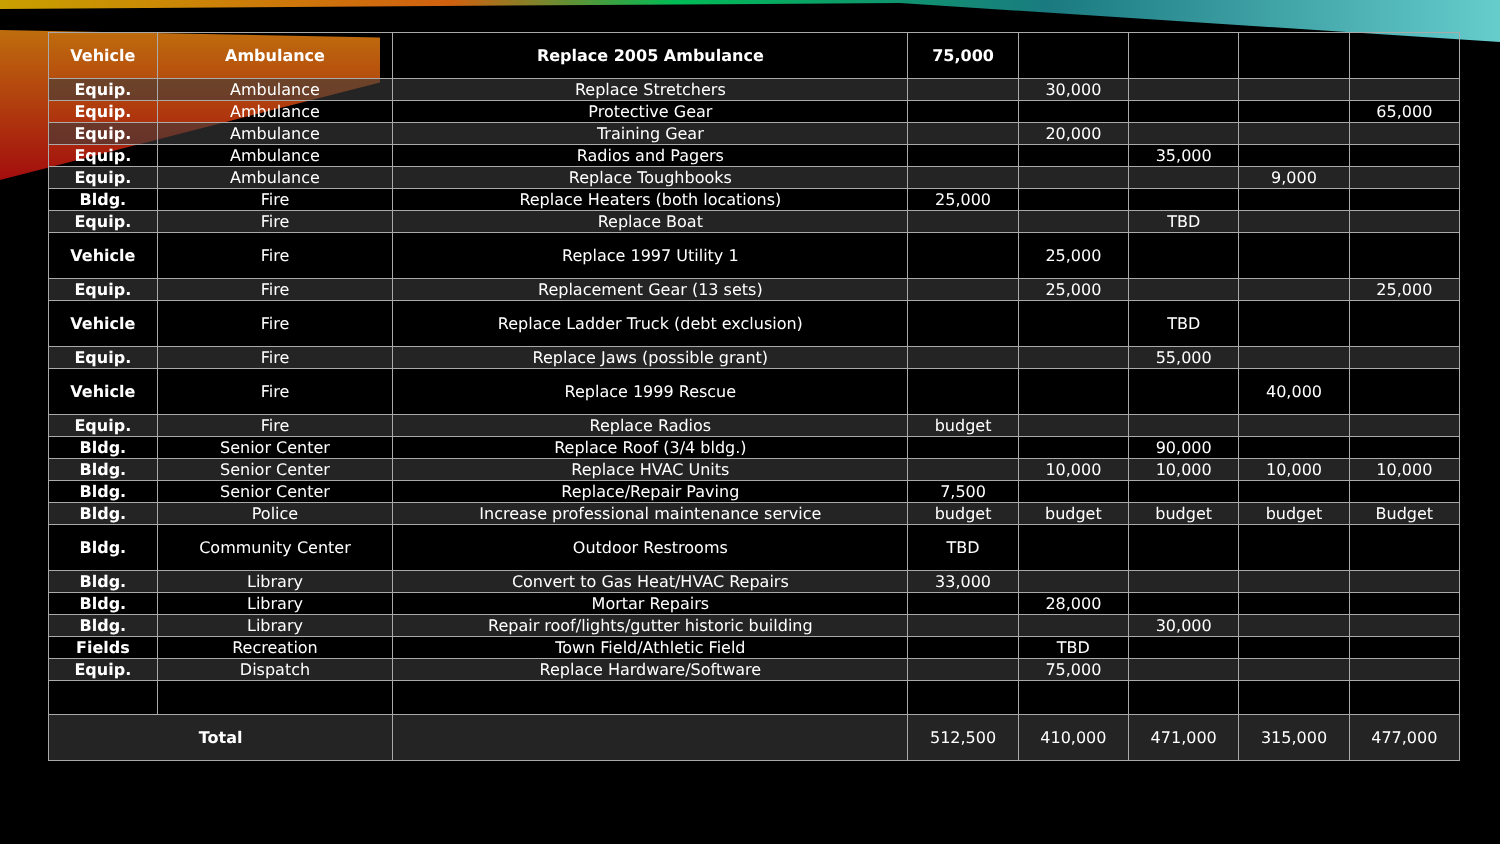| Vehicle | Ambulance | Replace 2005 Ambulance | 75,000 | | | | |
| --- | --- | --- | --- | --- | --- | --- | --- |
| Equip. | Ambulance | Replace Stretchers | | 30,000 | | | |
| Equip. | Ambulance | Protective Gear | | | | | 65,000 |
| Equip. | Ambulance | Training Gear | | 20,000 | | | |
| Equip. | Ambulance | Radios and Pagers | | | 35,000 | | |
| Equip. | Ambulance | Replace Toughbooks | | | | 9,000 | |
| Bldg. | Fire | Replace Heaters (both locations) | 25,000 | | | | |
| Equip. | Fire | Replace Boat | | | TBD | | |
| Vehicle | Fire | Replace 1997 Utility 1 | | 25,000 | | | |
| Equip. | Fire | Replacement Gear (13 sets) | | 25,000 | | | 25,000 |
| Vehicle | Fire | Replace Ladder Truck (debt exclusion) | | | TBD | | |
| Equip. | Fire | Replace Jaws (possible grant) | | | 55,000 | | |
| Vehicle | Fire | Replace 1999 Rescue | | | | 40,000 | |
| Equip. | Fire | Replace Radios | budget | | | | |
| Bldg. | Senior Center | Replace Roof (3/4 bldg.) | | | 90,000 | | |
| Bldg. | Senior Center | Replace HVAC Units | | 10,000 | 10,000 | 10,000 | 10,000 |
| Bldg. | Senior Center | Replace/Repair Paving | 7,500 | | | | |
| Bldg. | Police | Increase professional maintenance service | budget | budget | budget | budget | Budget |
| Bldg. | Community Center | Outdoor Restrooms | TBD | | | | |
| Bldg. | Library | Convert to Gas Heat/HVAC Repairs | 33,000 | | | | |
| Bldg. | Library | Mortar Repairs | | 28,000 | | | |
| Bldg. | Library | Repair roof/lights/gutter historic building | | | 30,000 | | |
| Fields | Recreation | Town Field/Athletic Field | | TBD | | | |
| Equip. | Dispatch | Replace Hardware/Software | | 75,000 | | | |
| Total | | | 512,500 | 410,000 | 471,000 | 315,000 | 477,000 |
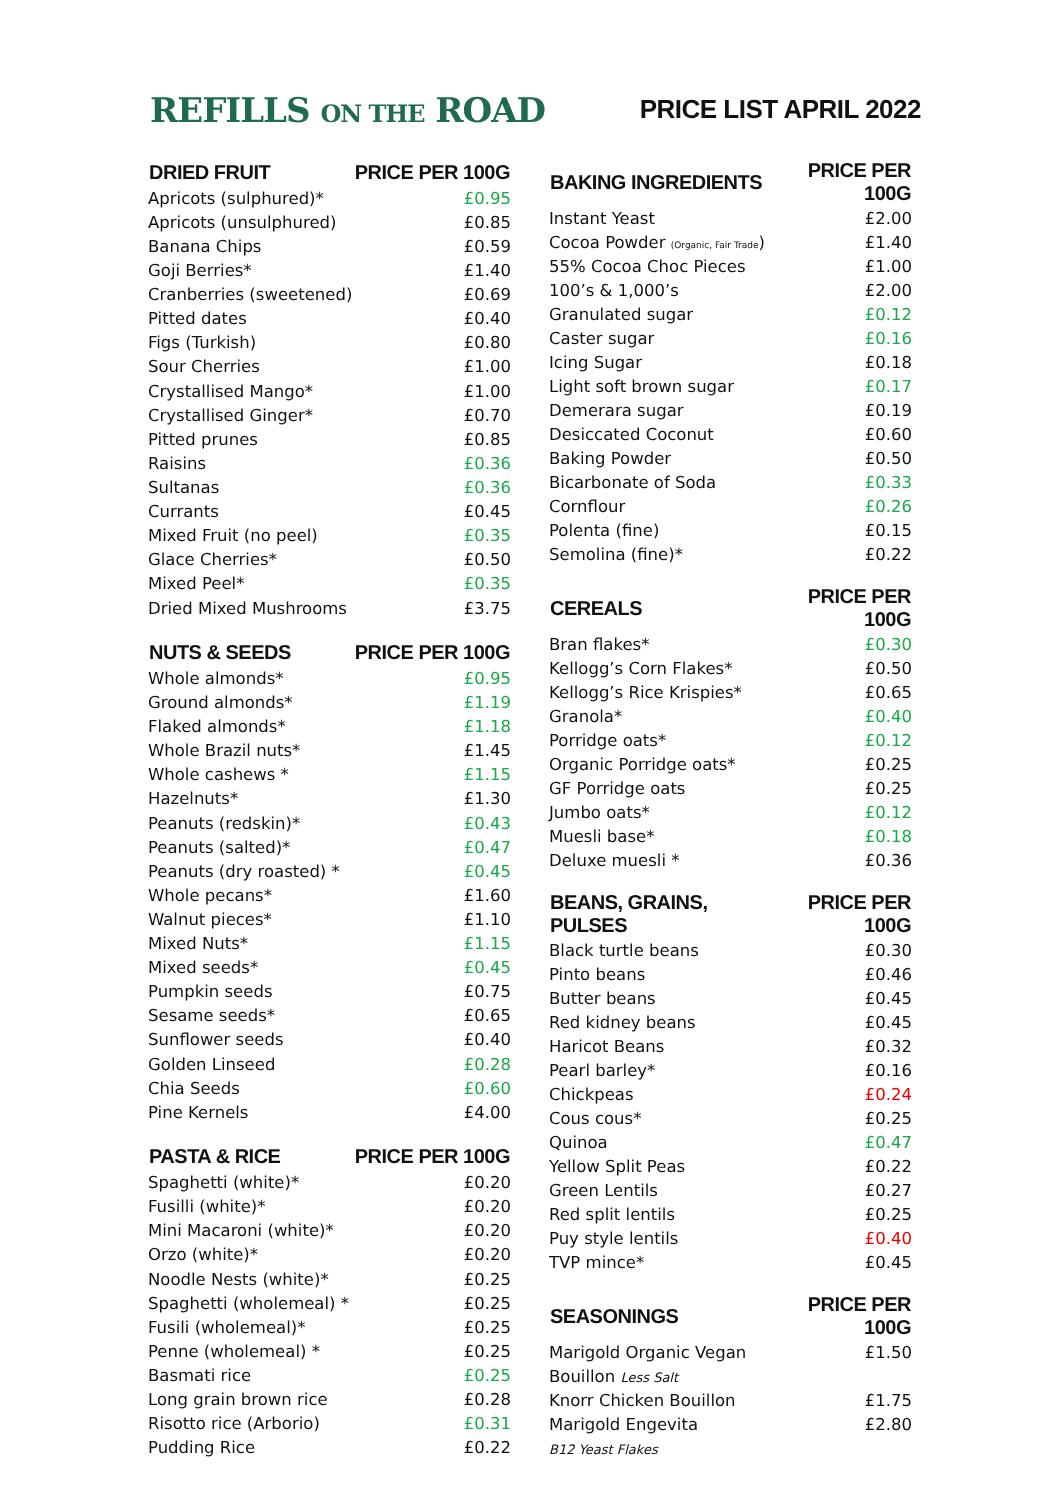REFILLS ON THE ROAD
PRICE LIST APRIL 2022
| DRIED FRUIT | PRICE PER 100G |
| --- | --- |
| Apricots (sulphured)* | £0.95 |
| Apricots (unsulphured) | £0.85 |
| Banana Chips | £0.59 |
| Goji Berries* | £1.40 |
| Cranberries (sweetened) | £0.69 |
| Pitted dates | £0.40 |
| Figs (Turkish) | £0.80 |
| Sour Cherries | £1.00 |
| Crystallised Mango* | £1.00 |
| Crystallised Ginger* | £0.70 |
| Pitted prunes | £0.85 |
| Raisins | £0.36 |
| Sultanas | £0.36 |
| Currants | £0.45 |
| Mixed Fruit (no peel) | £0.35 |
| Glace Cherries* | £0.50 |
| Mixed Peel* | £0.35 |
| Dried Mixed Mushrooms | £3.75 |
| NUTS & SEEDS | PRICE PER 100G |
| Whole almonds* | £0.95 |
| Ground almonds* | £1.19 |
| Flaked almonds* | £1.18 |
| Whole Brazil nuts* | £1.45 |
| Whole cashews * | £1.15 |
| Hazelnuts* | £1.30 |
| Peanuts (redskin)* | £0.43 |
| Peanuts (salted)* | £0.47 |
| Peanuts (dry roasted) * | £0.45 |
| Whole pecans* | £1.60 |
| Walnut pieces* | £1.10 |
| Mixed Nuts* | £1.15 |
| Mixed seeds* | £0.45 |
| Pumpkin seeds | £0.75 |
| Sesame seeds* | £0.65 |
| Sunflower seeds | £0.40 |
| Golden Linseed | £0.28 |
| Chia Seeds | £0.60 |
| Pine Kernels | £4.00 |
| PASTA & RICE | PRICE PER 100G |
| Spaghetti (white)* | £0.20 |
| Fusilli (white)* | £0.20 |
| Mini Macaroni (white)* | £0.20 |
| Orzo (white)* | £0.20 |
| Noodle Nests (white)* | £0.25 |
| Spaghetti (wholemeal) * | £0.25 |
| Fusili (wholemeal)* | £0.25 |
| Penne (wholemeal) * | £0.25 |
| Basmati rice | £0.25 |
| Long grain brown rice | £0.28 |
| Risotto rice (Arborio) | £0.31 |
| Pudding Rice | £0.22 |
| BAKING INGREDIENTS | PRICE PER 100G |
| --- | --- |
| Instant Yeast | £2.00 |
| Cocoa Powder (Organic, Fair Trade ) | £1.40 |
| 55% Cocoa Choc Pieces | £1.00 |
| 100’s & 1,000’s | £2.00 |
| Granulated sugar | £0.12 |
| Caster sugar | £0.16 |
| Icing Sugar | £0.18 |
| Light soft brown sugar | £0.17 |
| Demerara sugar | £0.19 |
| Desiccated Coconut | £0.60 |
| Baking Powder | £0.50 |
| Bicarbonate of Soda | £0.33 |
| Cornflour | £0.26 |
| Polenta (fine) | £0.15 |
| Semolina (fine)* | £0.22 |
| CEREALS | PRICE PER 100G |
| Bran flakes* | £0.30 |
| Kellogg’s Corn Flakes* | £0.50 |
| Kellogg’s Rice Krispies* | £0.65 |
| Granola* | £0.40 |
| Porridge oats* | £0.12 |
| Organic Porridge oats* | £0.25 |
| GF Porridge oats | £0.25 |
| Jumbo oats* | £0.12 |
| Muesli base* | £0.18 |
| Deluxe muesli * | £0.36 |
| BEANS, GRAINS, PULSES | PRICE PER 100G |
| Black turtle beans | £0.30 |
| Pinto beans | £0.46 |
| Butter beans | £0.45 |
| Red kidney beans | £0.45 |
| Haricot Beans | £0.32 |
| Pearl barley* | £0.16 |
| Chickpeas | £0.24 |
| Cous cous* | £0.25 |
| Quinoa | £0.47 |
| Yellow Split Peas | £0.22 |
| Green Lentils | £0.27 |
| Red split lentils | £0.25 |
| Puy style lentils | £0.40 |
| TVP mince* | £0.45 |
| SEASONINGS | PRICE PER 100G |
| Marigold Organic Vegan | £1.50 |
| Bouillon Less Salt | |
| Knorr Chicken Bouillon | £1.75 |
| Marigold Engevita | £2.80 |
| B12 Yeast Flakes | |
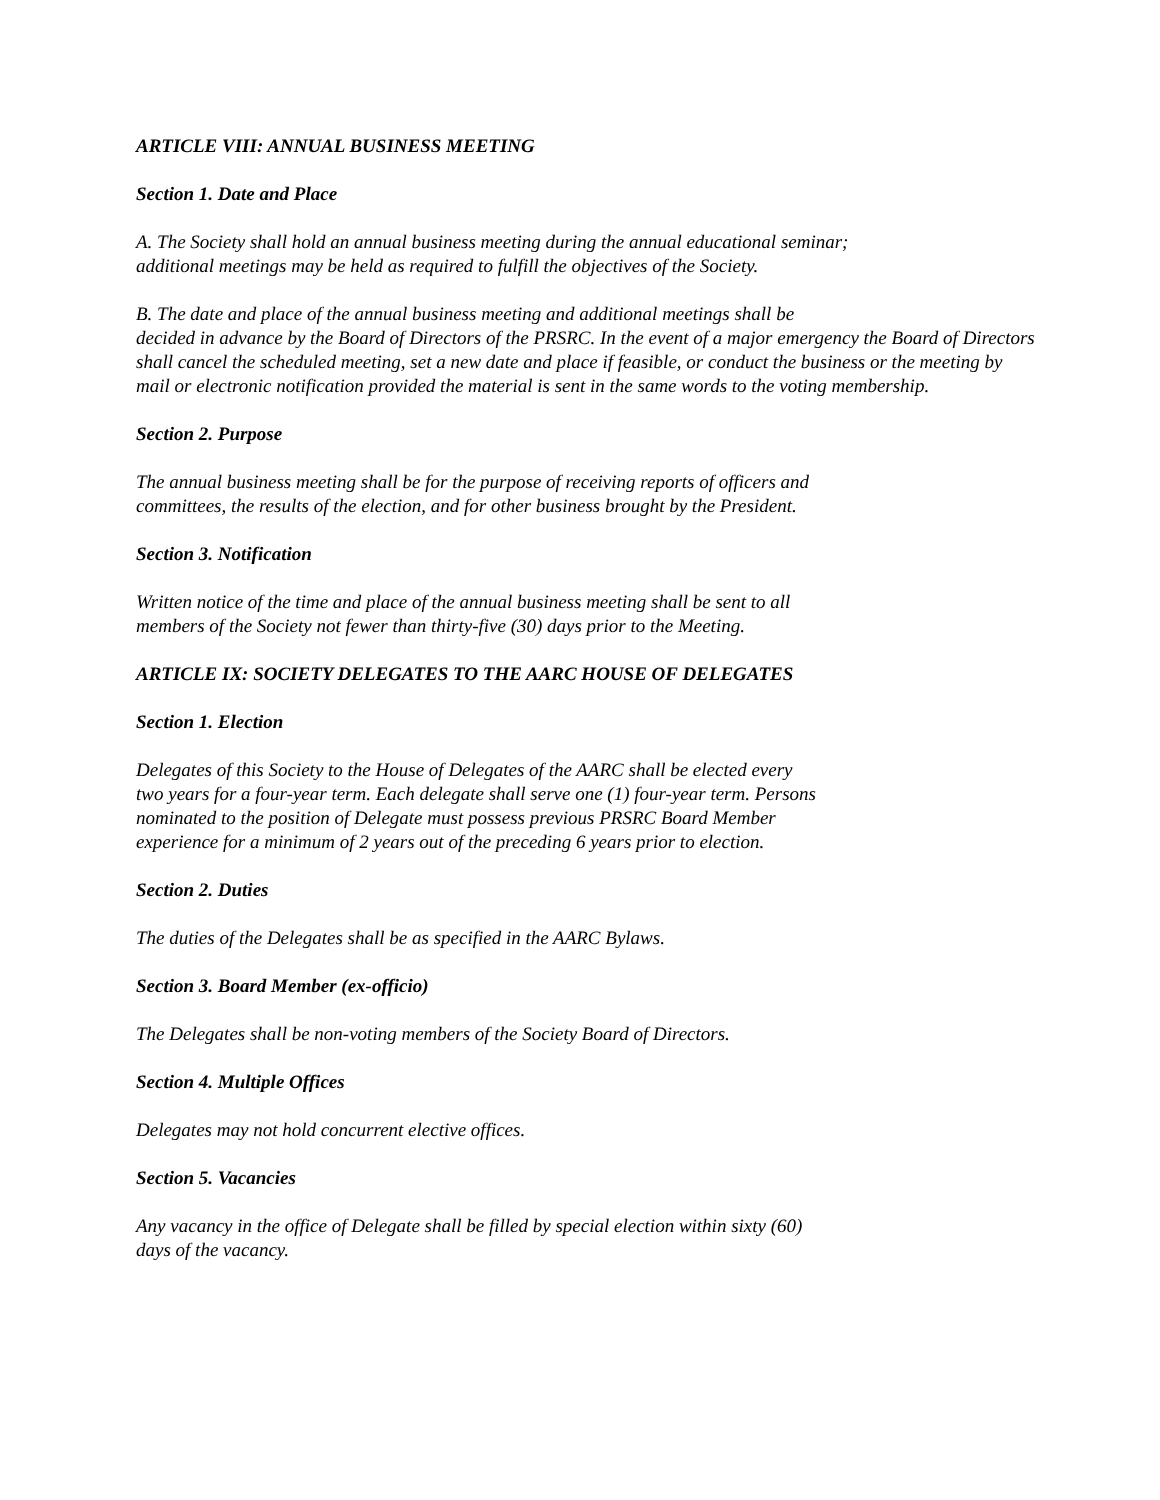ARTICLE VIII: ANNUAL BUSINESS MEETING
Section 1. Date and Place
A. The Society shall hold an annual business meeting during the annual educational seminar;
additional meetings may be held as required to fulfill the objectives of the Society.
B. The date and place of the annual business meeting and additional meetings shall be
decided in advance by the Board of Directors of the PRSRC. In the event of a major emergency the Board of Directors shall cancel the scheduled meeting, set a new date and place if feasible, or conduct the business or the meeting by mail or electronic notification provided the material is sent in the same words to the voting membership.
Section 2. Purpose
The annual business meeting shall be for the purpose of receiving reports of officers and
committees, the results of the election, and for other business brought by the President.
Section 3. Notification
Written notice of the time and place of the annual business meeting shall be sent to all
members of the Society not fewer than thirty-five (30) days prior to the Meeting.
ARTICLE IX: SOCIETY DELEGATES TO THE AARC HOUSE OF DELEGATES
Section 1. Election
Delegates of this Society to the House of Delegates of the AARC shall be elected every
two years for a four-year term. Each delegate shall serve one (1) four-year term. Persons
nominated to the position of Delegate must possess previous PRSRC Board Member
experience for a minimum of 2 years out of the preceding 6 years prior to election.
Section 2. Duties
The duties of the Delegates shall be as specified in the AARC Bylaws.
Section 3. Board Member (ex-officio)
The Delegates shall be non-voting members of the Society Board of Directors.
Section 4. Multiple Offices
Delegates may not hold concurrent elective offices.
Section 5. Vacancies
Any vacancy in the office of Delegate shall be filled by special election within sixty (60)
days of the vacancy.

- [INSTRUCTIONS TO FOLLOW]:
Above this instruction are the records; retype exactly the lines from the one containing "Currants | £0.45 |" up to and including the one containing "Powder | £0.50 |".

- [RESPONSE TO THIS EXERCISE]:
| Currants | £0.45 |
| Mixed Fruit (no peel) | £0.35 |
| Glace Cherries* | £0.50 |
| Mixed Peel* | £0.35 |
| Dried Mixed Mushrooms | £3.75 |
| NUTS & SEEDS | PRICE PER 100G |
| Whole almonds* | £0.95 |
| Ground almonds* | £1.19 |
| Flaked almonds* | £1.18 |
| Whole Brazil nuts* | £1.45 |
| Whole cashews * | £1.15 |
| Hazelnuts* | £1.30 |
| Peanuts (redskin)* | £0.43 |
| Peanuts (salted)* | £0.47 |
| Peanuts (dry roasted) * | £0.45 |
| Whole pecans* | £1.60 |
| Walnut pieces* | £1.10 |
| Mixed Nuts* | £1.15 |
| Mixed seeds* | £0.45 |
| Pumpkin seeds | £0.75 |
| Sesame seeds* | £0.65 |
| Sunflower seeds | £0.40 |
| Golden Linseed | £0.28 |
| Chia Seeds | £0.60 |
| Pine Kernels | £4.00 |
| PASTA & RICE | PRICE PER 100G |
| Spaghetti (white)* | £0.20 |
| Fusilli (white)* | £0.20 |
| Mini Macaroni (white)* | £0.20 |
| Orzo (white)* | £0.20 |
| Noodle Nests (white)* | £0.25 |
| Spaghetti (wholemeal) * | £0.25 |
| Fusili (wholemeal)* | £0.25 |
| Penne (wholemeal) * | £0.25 |
| Basmati rice | £0.25 |
| Long grain brown rice | £0.28 |
| Risotto rice (Arborio) | £0.31 |
| Pudding Rice | £0.22 |
| BAKING INGREDIENTS | PRICE PER 100G |
| --- | --- |
| Instant Yeast | £2.00 |
| Cocoa Powder (Organic, Fair Trade ) | £1.40 |
| 55% Cocoa Choc Pieces | £1.00 |
| 100’s & 1,000’s | £2.00 |
| Granulated sugar | £0.12 |
| Caster sugar | £0.16 |
| Icing Sugar | £0.18 |
| Light soft brown sugar | £0.17 |
| Demerara sugar | £0.19 |
| Desiccated Coconut | £0.60 |
| Baking Powder | £0.50 |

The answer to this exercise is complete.